Pimp Theory is a formal readdress of mastery even as it is a form of repetition compulsion. It relies on the double spin, playing the black fetish. It is a philosophy that states that a priori the consolidation of power happens--with or without your consent. Pimp theory says, "We being an intelligent people, we knew that it was happing any way so we had to benefit from it." After planning an escape by water and land with his comrades on the Freeland plantation, Douglass was finally returned to Baltimore as an overly independent, skilled, difficult Negro. One day he wrote himself a note that explained he was a sailor traveling for his owner along such and such a route. He then put on a sailor's uniform and took the train to New York. Pimping it, Douglass rode the wheels of steel to freedom. He went from horsey back to Cadillac.

"Responsibility rests upon recognition, and recognition is a form of agreement," state Ralph Ellison's Invisible Man.
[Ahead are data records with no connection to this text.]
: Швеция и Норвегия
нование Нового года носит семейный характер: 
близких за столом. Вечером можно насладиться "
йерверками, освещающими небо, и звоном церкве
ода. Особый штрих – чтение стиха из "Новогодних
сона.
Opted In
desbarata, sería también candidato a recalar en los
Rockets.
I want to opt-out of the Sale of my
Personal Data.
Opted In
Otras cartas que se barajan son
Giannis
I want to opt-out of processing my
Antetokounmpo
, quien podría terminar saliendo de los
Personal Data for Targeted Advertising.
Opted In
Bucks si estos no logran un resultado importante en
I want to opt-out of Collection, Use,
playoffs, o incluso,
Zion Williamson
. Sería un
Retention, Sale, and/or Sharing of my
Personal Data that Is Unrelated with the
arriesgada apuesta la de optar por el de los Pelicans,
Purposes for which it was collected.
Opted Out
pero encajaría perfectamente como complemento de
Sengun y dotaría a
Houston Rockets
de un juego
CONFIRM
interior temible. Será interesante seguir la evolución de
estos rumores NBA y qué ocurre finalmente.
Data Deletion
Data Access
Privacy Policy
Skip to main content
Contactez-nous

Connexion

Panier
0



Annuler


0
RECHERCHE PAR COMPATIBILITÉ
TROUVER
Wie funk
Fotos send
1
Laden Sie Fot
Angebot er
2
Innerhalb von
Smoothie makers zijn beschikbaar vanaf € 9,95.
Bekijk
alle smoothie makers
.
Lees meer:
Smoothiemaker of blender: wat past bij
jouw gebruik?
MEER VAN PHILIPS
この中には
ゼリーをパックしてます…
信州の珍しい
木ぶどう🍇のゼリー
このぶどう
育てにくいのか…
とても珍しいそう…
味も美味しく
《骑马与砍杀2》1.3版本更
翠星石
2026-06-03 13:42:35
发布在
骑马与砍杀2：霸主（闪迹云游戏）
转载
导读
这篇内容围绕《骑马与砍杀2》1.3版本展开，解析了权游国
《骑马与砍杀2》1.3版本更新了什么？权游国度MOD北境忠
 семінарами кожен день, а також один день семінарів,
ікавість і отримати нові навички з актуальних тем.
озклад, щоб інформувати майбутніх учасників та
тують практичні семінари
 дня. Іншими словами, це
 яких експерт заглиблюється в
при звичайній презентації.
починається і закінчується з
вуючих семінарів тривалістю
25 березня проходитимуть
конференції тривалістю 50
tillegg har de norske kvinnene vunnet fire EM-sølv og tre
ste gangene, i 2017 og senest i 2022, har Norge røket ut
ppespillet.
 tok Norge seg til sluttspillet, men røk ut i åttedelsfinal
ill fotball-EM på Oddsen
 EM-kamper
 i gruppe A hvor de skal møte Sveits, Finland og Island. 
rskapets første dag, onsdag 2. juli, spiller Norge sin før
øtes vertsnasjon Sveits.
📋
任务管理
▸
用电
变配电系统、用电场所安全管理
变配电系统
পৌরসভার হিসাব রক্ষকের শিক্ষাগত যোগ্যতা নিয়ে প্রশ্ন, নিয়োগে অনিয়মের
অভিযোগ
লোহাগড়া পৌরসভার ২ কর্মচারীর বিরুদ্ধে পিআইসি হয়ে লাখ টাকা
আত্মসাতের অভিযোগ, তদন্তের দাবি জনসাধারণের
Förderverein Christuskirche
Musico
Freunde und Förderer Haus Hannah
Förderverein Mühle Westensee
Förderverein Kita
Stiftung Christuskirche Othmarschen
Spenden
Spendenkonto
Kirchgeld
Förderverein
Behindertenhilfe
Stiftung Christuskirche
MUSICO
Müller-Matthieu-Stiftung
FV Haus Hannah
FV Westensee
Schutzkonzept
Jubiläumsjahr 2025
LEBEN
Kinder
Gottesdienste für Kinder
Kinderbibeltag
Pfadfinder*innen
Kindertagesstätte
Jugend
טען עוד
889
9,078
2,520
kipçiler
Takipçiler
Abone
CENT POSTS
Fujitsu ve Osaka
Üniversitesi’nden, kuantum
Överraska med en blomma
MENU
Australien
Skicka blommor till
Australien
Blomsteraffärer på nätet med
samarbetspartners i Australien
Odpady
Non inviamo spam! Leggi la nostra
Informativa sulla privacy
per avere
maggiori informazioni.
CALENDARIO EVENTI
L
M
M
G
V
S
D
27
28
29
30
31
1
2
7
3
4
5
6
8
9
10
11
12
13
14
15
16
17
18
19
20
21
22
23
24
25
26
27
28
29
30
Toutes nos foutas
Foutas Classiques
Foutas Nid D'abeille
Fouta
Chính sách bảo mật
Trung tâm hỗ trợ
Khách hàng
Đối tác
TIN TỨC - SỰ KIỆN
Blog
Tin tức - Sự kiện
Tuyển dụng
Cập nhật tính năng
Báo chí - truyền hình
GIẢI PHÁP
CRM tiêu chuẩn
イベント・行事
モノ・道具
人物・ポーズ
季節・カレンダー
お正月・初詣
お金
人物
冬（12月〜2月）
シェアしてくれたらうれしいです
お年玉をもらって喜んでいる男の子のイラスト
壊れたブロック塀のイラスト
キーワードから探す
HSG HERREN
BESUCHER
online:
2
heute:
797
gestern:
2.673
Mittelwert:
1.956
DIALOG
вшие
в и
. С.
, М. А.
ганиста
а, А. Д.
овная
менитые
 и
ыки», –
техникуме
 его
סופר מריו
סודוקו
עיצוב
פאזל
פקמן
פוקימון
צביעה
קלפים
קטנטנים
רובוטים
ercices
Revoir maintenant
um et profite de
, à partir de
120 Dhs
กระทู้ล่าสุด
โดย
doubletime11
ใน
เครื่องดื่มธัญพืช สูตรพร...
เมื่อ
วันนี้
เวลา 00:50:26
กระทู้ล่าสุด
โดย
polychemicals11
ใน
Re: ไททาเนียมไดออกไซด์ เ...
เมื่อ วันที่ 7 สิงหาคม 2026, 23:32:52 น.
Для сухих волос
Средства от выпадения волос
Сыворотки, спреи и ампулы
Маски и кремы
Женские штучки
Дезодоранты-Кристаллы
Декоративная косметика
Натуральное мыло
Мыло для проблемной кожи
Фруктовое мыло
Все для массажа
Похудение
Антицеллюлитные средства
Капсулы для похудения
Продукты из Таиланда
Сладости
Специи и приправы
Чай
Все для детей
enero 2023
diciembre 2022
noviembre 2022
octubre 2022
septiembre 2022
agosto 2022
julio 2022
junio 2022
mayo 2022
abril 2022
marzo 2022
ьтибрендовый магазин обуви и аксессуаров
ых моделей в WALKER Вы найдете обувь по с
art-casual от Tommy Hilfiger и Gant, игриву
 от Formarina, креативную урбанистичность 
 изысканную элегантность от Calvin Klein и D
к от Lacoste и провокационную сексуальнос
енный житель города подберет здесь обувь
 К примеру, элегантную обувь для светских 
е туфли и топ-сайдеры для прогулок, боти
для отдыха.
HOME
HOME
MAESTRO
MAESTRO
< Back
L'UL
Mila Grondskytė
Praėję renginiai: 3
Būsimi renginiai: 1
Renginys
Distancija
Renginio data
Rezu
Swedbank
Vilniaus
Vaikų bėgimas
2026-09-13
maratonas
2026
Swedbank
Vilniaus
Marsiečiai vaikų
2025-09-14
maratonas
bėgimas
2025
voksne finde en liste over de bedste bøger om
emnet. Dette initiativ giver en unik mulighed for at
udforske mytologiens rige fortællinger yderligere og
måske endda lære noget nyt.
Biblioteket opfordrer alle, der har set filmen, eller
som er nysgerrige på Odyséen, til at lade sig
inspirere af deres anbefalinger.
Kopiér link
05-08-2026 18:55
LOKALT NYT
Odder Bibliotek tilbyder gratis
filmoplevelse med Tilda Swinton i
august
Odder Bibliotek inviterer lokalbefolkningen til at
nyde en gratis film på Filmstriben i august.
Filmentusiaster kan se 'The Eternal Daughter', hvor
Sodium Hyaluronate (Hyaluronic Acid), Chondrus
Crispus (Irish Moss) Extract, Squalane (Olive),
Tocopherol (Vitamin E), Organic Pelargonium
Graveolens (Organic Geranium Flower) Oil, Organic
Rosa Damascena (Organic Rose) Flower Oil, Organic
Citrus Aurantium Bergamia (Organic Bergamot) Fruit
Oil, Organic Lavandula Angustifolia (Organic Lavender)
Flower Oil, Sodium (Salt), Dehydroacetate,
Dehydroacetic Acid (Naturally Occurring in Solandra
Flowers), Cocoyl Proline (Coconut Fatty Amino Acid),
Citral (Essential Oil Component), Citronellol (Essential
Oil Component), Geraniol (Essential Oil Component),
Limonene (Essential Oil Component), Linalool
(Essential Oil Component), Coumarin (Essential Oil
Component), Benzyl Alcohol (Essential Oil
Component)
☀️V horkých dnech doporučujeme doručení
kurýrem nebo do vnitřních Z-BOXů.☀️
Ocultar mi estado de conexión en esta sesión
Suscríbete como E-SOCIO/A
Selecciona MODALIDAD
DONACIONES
All the big dogs understand that agency calls for representation, yet black had no public agency. If you are outside the economy, you are free to play any card in the deck. In the pimp discovery of America, the Joker's wild. Pimp Theory is to be that thing so thoroughly for your audience (whores, patrons, colleagues) that one is able to rob the man and have him thank you for it. That is the magic trick, the moment of transformation, and that's why he's a Black Nationalist hero. And now you know why the little girls love L'il Bow Wow. The pimp perfects that peculiarly black American skill to hide in plain sight.